I sat numbly in the evening sun, knowing now that James would come home and the children would be ecstatic. Gingerly I pressed the small lump beneath my eye, the lump that had never quite disappeared, vestige of the last back-hander James had given me that cold spring day a year ago. Soon I’d have to tell him that I wanted to leave, that I was taking the children too – and how much longer could they be carefree then?
And all I could think was, tonight is my last night of freedom.
The doorbell rang. My heart leaped. Danny’s final words stayed with me however hard I fought them. ‘I’ll find you, I promise.’ That tiny shred of hope still flickered then, despite my flat despair.
I heard voices, excited, and then my father called out, ‘James is here. Daddy’s home.’ The kids stood as one, screaming with excitement and confusion, and went running inside, tumbling over one another to reach their father first, my mother’s dog barking in frenzy.
For a moment I didn’t get up. I looked down at my hands, at my wedding ring, and I saw the storm clouds reflected in my teacup.
We went back to the perfect house in the country. All this time I had been running, and now I saw there was nowhere left to go. The children were happy here, settled – and I was about to pull their life apart again. For years I had been championing the outsider without realising that I was deliberately making myself one, and slowly I’d begun to realise, too, that it wasn’t the place as much as me. I was rejecting safety, not location. And my children needed safety; so here, for now, we would stay. It finally felt more like coming home; and although we wouldn’t stay in this house, the children and I would stay in the Cotswolds.
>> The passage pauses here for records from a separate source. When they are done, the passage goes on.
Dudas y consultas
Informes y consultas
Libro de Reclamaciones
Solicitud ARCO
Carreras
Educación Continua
From the day we arrived back in Gloucestershire, James and I slept in separate bedrooms. He threw himself into his work and I prevaricated about telling him that one of us had to go. It bubbled unsaid beneath the surface: I figured I’d wait until the end of the long summer holidays, then at least the children could have some time as a family before it was finally torn asunder.
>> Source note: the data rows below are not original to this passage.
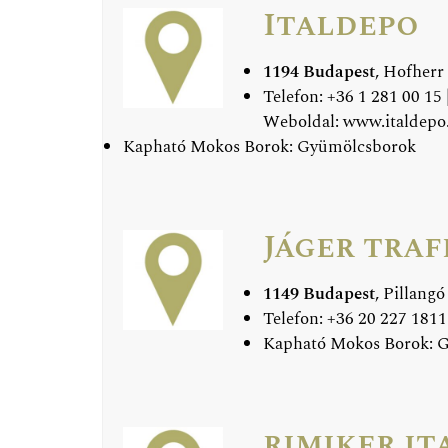
Italdepo
1194 Budapest
, Hofherr 
Telefon: +36 1 281 00 15 
Weboldal:
www.italdepo
Kapható Mokos Borok: Gyümölcsborok
Jáger traf
1149 Budapest
, Pillangó
Telefon: +36 20 227 1811
Kapható Mokos Borok: G
rimiker it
James was different, humbled perhaps. I felt that he too knew that it wasn’t going to work, but he wasn’t going to be the one to broach it. We skirted round the subject of his guilt; I built myself up to confront him finally about it.
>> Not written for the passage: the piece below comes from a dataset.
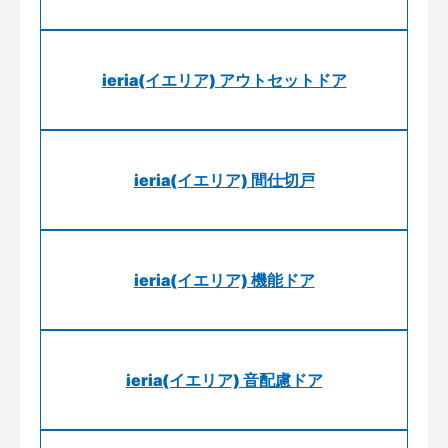
ieria(イエリア) アウトセットドア
ieria(イエリア) 間仕切戸
ieria(イエリア) 機能ドア
ieria(イエリア) 音配慮ドア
And then one morning the phone rang.
‘Let’s just say you’ve got a special friend, darling,’ a woman’s voice said quietly, giving me a time and place to meet. I thought I recognised her but before I could question her, she had hung up.
The light shines in the darkness and the darkness
has not overcome it
.
John 1:4, 5
All the way to London, the woman’s words circled round my head like carrion crows. She’d hung up before I could ask more; that silky voice echoing down the years, a voice I was sure I knew and yet couldn’t quite place. One more piece from the nightmare jigsaw the last year had become; one more piece nearly slotted back in.
Off the motorway, the traffic snaked back solid to the Blackfriars interchange. Frantically I watched the clock, creeping forward incrementally, until I could bear it no longer. Abandoning the car on a broken meter I sprinted through the rush-hour fumes, dodging swearing cyclists and the motorbikes that sneaked down the middle, stumbling over the kerb on Ludgate Hill, until I was falling in panic, unable to right myself. A double-decker bore down on me, horn blaring; a builder in a yellow hard hat snatched me from its path in the nick of time, his calloused hand warm on mine. I was too stunned to do much more than blink at him and run on.